---------- Records for the exercise ----------
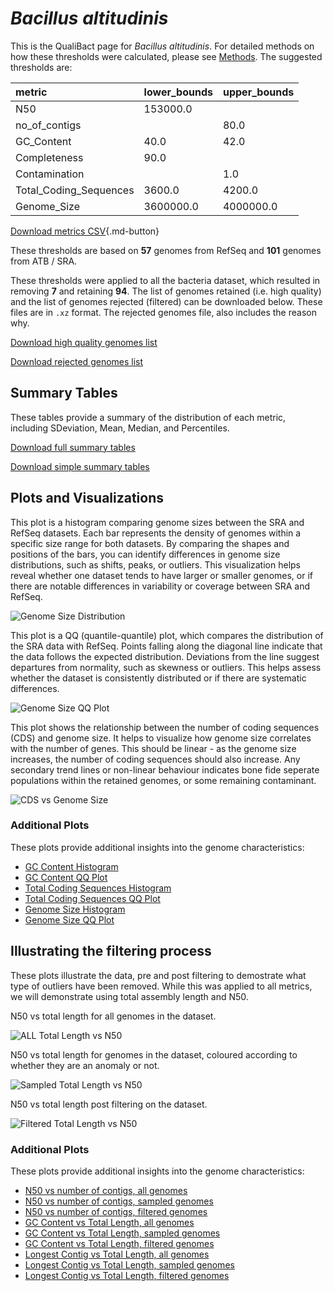 # *Bacillus altitudinis*

This is the QualiBact page for *Bacillus altitudinis*. For detailed methods on how these thresholds were calculated, please see [Methods](../../methods.md).
The suggested thresholds are: 

| metric                 | lower_bounds   | upper_bounds   |
|:-----------------------|:---------------|:---------------|
| N50                    | 153000.0       |                |
| no_of_contigs          |                | 80.0           |
| GC_Content             | 40.0           | 42.0           |
| Completeness           | 90.0           |                |
| Contamination          |                | 1.0            |
| Total_Coding_Sequences | 3600.0         | 4200.0         |
| Genome_Size            | 3600000.0      | 4000000.0      |

[Download metrics CSV](Bacillus_altitudinis_metrics.csv){.md-button}


These thresholds are based on **57** genomes from RefSeq and **101** genomes from ATB / SRA.

These thresholds were applied to all the bacteria dataset, which resulted in removing **7** and retaining **94**.
The list of genomes retained (i.e. high quality) and the list of genomes rejected (filtered) can be downloaded below. These files are in `.xz` format. The rejected genomes file, also includes the reason why.

[Download high quality genomes list](Bacillus_altitudinis_high_quality_genomes.csv.xz)


[Download rejected genomes list](Bacillus_altitudinis_filtered_out_genomes.csv.xz)



## Summary Tables
These tables provide a summary of the distribution of each metric, including SDeviation, Mean, Median, and Percentiles.

[Download full summary tables](summary.csv)

[Download simple summary tables](selected_summary.csv)

## Plots and Visualizations

This plot is a histogram comparing genome sizes between the SRA and RefSeq datasets. Each bar represents the density of genomes within a specific size range for both datasets. By comparing the shapes and positions of the bars, you can identify differences in genome size distributions, such as shifts, peaks, or outliers. This visualization helps reveal whether one dataset tends to have larger or smaller genomes, or if there are notable differences in variability or coverage between SRA and RefSeq.

![Genome Size Distribution](Genome_Size_refseq_histogram_kde.png)

This plot is a QQ (quantile-quantile) plot, which compares the distribution of the SRA data with RefSeq. Points falling along the diagonal line indicate that the data follows the expected distribution. Deviations from the line suggest departures from normality, such as skewness or outliers. This helps assess whether the dataset is consistently distributed or if there are systematic differences.

![Genome Size QQ Plot](Genome_Size_refseq_qqplot.png)

This plot shows the relationship between the number of coding sequences (CDS) and genome size. It helps to visualize how genome size correlates with the number of genes. This should be linear - as the genome size increases, the number of coding sequences should also increase. Any secondary trend lines or non-linear behaviour indicates bone fide seperate populations within the retained genomes, or some remaining contaminant. 

![CDS vs Genome Size](Bacillus_altitudinis_CDS_vs_Genome_Size.png)

### Additional Plots

These plots provide additional insights into the genome characteristics:

- [GC Content Histogram](GC_Content_refseq_histogram_kde.png)
- [GC Content QQ Plot](GC_Content_refseq_qqplot.png)
- [Total Coding Sequences Histogram](Total_Coding_Sequences_refseq_histogram_kde.png)
- [Total Coding Sequences QQ Plot](Total_Coding_Sequences_refseq_qqplot.png)
- [Genome Size Histogram](Genome_Size_refseq_histogram_kde.png)
- [Genome Size QQ Plot](Genome_Size_refseq_qqplot.png)
## Illustrating the filtering process
These plots illustrate the data, pre and post filtering to demostrate what type of outliers have been removed. While this was applied to all metrics, we will demonstrate using total assembly length and N50.

N50 vs total length for all genomes in the dataset.

![ALL Total Length vs N50](Bacillus_altitudinis_all_total_length_N50.png)

N50 vs total length for genomes in the dataset, coloured according to whether they are an anomaly or not.

![Sampled Total Length vs N50](Bacillus_altitudinis_sample_total_length_N50.png)

N50 vs total length post filtering on the dataset.

![Filtered Total Length vs N50](Bacillus_altitudinis_filt_total_length_N50.png)

### Additional Plots

These plots provide additional insights into the genome characteristics:

- [N50 vs number of contigs, all genomes](Bacillus_altitudinis_all_N50_number.png)
- [N50 vs number of contigs, sampled genomes](Bacillus_altitudinis_sample_N50_number.png)
- [N50 vs number of contigs, filtered genomes](Bacillus_altitudinis_filt_N50_number.png)
- [GC Content vs Total Length, all genomes](Bacillus_altitudinis_all_total_length_GC_Content.png)
- [GC Content vs Total Length, sampled genomes](Bacillus_altitudinis_sample_total_length_GC_Content.png)
- [GC Content vs Total Length, filtered genomes](Bacillus_altitudinis_filt_total_length_GC_Content.png)
- [Longest Contig vs Total Length, all genomes](Bacillus_altitudinis_all_total_length_longest.png)
- [Longest Contig vs Total Length, sampled genomes](Bacillus_altitudinis_sample_total_length_longest.png)
- [Longest Contig vs Total Length, filtered genomes](Bacillus_altitudinis_filt_total_length_longest.png)
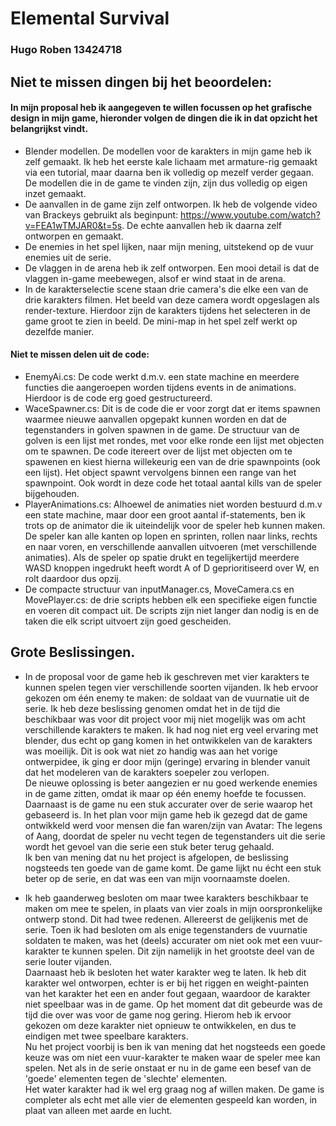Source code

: 
# Elemental Survival 
### Hugo Roben 13424718


## Niet te missen dingen bij het beoordelen:
#### In mijn proposal heb ik aangegeven te willen focussen op het grafische design in mijn game, hieronder volgen de dingen die ik in dat opzicht het belangrijkst vindt.
- Blender modellen. De modellen voor de karakters in mijn game heb ik zelf gemaakt. Ik heb het eerste kale lichaam met armature-rig gemaakt via een tutorial, maar daarna ben ik volledig op mezelf verder gegaan. De modellen die in de game te vinden zijn, zijn dus volledig op eigen inzet gemaakt.
- De aanvallen in de game zijn zelf ontworpen. Ik heb de volgende video van Brackeys gebruikt als beginpunt: https://www.youtube.com/watch?v=FEA1wTMJAR0&t=5s. De echte aanvallen heb ik daarna zelf ontworpen en gemaakt. 
- De enemies in het spel lijken, naar mijn mening, uitstekend op de vuur enemies uit de serie. 
- De vlaggen in de arena heb ik zelf ontworpen. Een mooi detail is dat de vlaggen in-game meebewegen, alsof er wind staat in de arena. 
- In de karakterselectie scene staan drie camera's die elke een van de drie karakters filmen. Het beeld van deze camera wordt opgeslagen als render-texture. Hierdoor zijn de karakters tijdens het selecteren in de game groot te zien in beeld. De mini-map in het spel zelf werkt op dezelfde manier.

#### Niet te missen delen uit de code:
- EnemyAi.cs: De code werkt d.m.v. een state machine en meerdere functies die aangeroepen worden tijdens events in de animations. Hierdoor is de code erg goed gestructureerd. 
- WaceSpawner.cs: Dit is de code die er voor zorgt dat er items spawnen waarmee nieuwe aanvallen opgepakt kunnen worden en dat de tegenstanders in golven spawnen in de game. De structuur van de golven is een lijst met rondes, met voor elke ronde een lijst met objecten om te spawnen. De code itereert over de lijst met objecten om te spawenen en kiest hierna willekeurig een van de drie spawnpoints (ook een lijst). Het object spawnt vervolgens binnen een range van het spawnpoint. Ook wordt in deze code het totaal aantal kills van de speler bijgehouden.
- PlayerAnimations.cs: Alhoewel de animaties niet worden bestuurd d.m.v een state machine, maar door een groot aantal if-statements, ben ik trots op de animator die ik uiteindelijk voor de speler heb kunnen maken. De speler kan alle kanten op lopen en sprinten, rollen naar links, rechts en naar voren, en verschillende aanvallen uitvoeren (met verschillende animaties). Als de speler op spatie drukt en tegelijkertijd meerdere WASD knoppen ingedrukt heeft wordt A of D geprioritiseerd over W, en rolt daardoor dus opzij. 
- De compacte structuur van inputManager.cs, MoveCamera.cs en MovePlayer.cs: de drie scripts hebben elk een specifieke eigen functie en voeren dit compact uit. De scripts zijn niet langer dan nodig is en de taken die elk script uitvoert zijn goed gescheiden. 

## Grote Beslissingen.

- In de proposal voor de game heb ik geschreven met vier karakters te kunnen spelen tegen vier verschillende soorten vijanden. Ik heb ervoor gekozen om één enemy te maken: de soldaat van de vuurnatie uit de serie. Ik heb deze beslissing genomen omdat het in de tijd die beschikbaar was voor dit project voor mij niet mogelijk was om acht verschillende karakters te maken. Ik had nog niet erg veel ervaring met blender, dus echt op gang komen in het ontwikkelen van de karakters was moeilijk. Dit is ook wat niet zo handig was aan het vorige ontwerpidee, ik ging er door mijn (geringe) ervaring in blender vanuit dat het modeleren van de karakters soepeler zou verlopen.\
De nieuwe oplossing is beter aangezien er nu goed werkende enemies in de game zitten, omdat ik maar op één enemy hoefde te focussen. Daarnaast is de game nu een stuk accurater over de serie waarop het gebaseerd is. In het plan voor mijn game heb ik gezegd dat de game ontwikkeld werd voor mensen die fan waren/zijn van Avatar: The legens of Aang, doordat de speler nu vecht tegen de tegenstanders uit die serie wordt het gevoel van die serie een stuk beter terug gehaald.\
Ik ben van mening dat nu het project is afgelopen, de beslissing nogsteeds ten goede van de game komt. De game lijkt nu écht een stuk beter op de serie, en dat was een van mijn voornaamste doelen.

- Ik heb gaanderweg besloten om maar twee karakters beschikbaar te maken om mee te spelen, in plaats van vier zoals in mijn oorspronkelijke ontwerp stond. Dit had twee redenen. Allereerst de gelijkenis met de serie. Toen ik had besloten om als enige tegenstanders de vuurnatie soldaten te maken, was het (deels) accurater om niet ook met een vuur-karakter te kunnen spelen. Dit zijn namelijk in het grootste deel van de serie louter vijanden.\
Daarnaast heb ik besloten het water karakter weg te laten. Ik heb dit karakter wel ontworpen, echter is er bij het riggen en weight-painten van het karakter het een en ander fout gegaan, waardoor de karakter niet speelbaar was in de game. Op het moment dat dit gebeurde was de tijd die over was voor de game nog gering. Hierom heb ik ervoor gekozen om deze karakter niet opnieuw te ontwikkelen, en dus te eindigen met twee speelbare karakters.\
Nu het project voorbij is ben ik van mening dat het nogsteeds een goede keuze was om niet een vuur-karakter te maken waar de speler mee kan spelen. Net als in de serie onstaat er nu in de game een besef van de 'goede' elementen tegen de 'slechte' elementen.\
Het water karakter had ik wel erg graag nog af willen maken. De game is completer als echt met alle vier de elementen gespeeld kan worden, in plaat van alleen met aarde en lucht.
----------
• **How to complete this task**
Copy every line that includes the string "range" from the material above.

• **Result for this exercise**
This plot is a histogram comparing genome sizes between the SRA and RefSeq datasets. Each bar represents the density of genomes within a specific size range for both datasets. By comparing the shapes and positions of the bars, you can identify differences in genome size distributions, such as shifts, peaks, or outliers. This visualization helps reveal whether one dataset tends to have larger or smaller genomes, or if there are notable differences in variability or coverage between SRA and RefSeq.
- WaceSpawner.cs: Dit is de code die er voor zorgt dat er items spawnen waarmee nieuwe aanvallen opgepakt kunnen worden en dat de tegenstanders in golven spawnen in de game. De structuur van de golven is een lijst met rondes, met voor elke ronde een lijst met objecten om te spawnen. De code itereert over de lijst met objecten om te spawenen en kiest hierna willekeurig een van de drie spawnpoints (ook een lijst). Het object spawnt vervolgens binnen een range van het spawnpoint. Ook wordt in deze code het totaal aantal kills van de speler bijgehouden.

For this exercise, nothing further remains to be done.